(Exercise passage):
It is well settled that inmates must exhaust available administrative remedies before filing a petition for habeas corpus in the courts. ( In re Muszalski (1975) 52 Cal.App.3d 500, 508 [ 125 Cal.Rptr. 286].) "The exhaustion of administrative remedies requirement furthers several important societal and governmental interests. These include bolstering administrative autonomy, mitigating damages, giving agencies opportunity to make factual findings, encouraging settlement, filtering out frivolous claims, fostering better prepared litigation, and promoting judicial economy. [Citations.] In addition, the requirement ensures `the use of administrative agency expertise and capability to order and monitor corrective measures. . . .' [Citation.]" ( Wright v. State of California (2004) 122 Cal.App.4th 659, 666 [ 19 Cal.Rptr.3d 92].)
It is also true, however, that "the doctrine of exhaustion of administrative remedies has not hardened into inflexible dogma. [Citation.] It contains its own exceptions, as when the subject matter of the controversy lies outside the administrative agency's jurisdiction [citation], when pursuit of an administrative remedy would result in irreparable harm [citations], when the administrative agency cannot grant an adequate remedy [citations], and when the aggrieved party can positively state what the administrative agency's decision in his particular case would be." ( Ogo Associates v. City of Torrance (1974) 37 Cal.App.3d 830, 834 [ 112 Cal.Rptr. 761].)
The regulations of the Department of Corrections provide for a multilevel review process. An inmate contesting a condition of parole must file an appeal with a regional appeals coordinator within 15 working days following receipt of the decision outlining conditions of parole. (Cal. Code Regs., tit. 15, § 3084.7, subd. (g)(1).) Both the informal and the first level of review are waived, and the appeals coordinator is required to forward the appeal to the regional parole administrator for second level review. The second level review must be completed within 30 working days. (Cal. Code Regs., tit. 15, § 3084.6, subd. (b)(3).) Thereafter, an inmate or parolee must submit an appeal to the third level review within 15 working days "of receiving an unacceptable lower level appeal decision." (Cal. Code Regs., tit. 15, § 3084.6, subd. (c).) The regulations do not specify how the third level of review is reached in the event that the second level of review is never undertaken.
California Code of Regulations, title 15, section 3084.7, subdivision (g), sets forth the review process regarding conditions of parole:
"An inmate dissatisfied with conditions of parole imposed by departmental staff may submit an appeal requesting removal or change of the conditions.
"(1) Within 15 working days following receipt of the decision outlining conditions of parole, the appellant shall submit the appeal form directly to the appeals coordinator of the parole region where the case is assigned.
"(2) The informal and first level reviews shall be waived. The appeals coordinator shall forward the appeal to the regional parole administrator for second level review.

(What you are asked to do): Extend the passage on exhausting administrative remedies before seeking habeas corpus, beginning after its final quoted paragraph.

(Data excerpts):
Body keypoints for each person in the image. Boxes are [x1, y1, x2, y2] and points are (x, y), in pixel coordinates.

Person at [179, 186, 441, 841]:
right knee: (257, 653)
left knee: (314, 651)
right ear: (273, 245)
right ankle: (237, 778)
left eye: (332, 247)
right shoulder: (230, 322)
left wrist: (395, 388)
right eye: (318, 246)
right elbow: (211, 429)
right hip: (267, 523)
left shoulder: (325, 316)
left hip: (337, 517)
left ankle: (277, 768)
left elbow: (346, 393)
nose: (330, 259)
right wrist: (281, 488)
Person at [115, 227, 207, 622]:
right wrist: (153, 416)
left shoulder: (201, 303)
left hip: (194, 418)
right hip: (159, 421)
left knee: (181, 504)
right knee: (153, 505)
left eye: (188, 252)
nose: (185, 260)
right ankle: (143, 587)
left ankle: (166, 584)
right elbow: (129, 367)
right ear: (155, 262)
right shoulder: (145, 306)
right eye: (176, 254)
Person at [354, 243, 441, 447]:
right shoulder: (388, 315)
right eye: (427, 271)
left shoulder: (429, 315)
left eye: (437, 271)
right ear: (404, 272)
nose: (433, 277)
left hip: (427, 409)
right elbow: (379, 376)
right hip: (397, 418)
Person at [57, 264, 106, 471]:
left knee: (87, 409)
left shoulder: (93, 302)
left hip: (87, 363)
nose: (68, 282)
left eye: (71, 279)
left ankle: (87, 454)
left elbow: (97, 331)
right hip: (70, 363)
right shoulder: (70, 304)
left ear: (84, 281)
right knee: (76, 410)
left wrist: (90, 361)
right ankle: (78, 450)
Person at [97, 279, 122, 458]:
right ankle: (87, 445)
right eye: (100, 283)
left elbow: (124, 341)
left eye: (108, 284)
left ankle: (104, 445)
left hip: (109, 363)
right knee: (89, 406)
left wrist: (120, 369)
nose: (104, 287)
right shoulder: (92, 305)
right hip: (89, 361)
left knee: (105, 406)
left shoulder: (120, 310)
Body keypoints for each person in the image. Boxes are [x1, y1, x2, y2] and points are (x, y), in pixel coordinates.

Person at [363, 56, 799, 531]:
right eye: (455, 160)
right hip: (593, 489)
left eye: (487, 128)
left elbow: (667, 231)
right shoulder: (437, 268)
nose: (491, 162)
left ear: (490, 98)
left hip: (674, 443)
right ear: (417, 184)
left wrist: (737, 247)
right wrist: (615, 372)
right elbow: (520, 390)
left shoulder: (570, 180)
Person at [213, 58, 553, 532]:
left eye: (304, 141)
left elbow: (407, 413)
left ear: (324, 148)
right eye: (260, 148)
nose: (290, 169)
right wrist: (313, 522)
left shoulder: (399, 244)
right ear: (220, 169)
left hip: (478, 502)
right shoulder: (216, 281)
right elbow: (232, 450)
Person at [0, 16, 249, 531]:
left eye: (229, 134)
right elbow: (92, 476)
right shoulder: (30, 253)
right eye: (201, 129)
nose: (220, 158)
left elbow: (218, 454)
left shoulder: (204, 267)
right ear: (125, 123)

(Exercise response):
"(3) An appellant dissatisfied with second level review decision, may file the appeal at third level.
"(4) An appellant dissatisfied with a third level review decision may submit the appeal to the Board of Prison Terms pursuant to 15 CCR sections 2525 and 2526."
California Code of Regulations, title 15, section 3084.6, subdivision (b)(3) provides: "Second level responses shall be completed within . . . 30 working days if first level is waived. . . ."
We conclude that Hudson has exhausted his administrative remedies. DAPO did not undertake the second level review process and the applicable regulations do not specify what procedures a parolee is to follow in the event of DAPO inaction. Admittedly, Hudson's initial administrative appeal did not focus precisely on the disputed parole conditions. Nevertheless, Hudson did contest the imposition of the special conditions within his appeal and there is nothing in the record indicating that DAPO provided Hudson with any type of followup response. Accordingly, we agree with the trial court that Hudson exhausted his administrative remedies and we now proceed to the merits of the appeal.
We disagree with the Attorney General's contention that Hudson's traverse improperly introduced new facts supporting his argument for exhaustion of administrative remedies. "[T]he traverse may allege additional facts in support of the claim on which an order to show cause has issued. . . ." ( In re Clark (1993) 5 Cal.4th 750, 781, fn. 16 [ 21 Cal.Rptr.2d 509, 855 P.2d 729]; see also In re Connor (1940) 16 Cal.2d 701, 711 [ 108 P.2d 10].) The facts in Hudson's traverse simply add further support to his claim that no action was taken on his administrative appeal.
II. Parole Condition Restricting Access to Computers and the Internet
We first observe that "[i]n California, parolee status carries distinct disadvantages when compared to the situation of the law-abiding citizen. Even when released from actual confinement, a parolee is still constructively a prisoner subject to correctional authorities. [Citations.] The United States Supreme Court has characterized parole as `an established variation on imprisonment' and a parolee as possessing `not . . . the absolute liberty to which every citizen is entitled, but only . . . the conditional liberty properly dependent on observance of special parole restrictions.' [Citations.] Our own Supreme Court holds a like opinion: `Although a parolee is no longer confined in prison his custody status is one which requires . . . restrictions which may not be imposed on members of the public generally.' [Citations.]" ( People v. Lewis (1999) 74 Cal.App.4th 662, 669-670 [ 88 Cal.Rptr.2d 231].) These principles governing the status of a parolee were again recently approved by the United States Supreme Court in Samson v. California (2006) 547 U.S. ___ [ 165 L.Ed.2d 250, 258, 126 S.Ct. 2193, 2198].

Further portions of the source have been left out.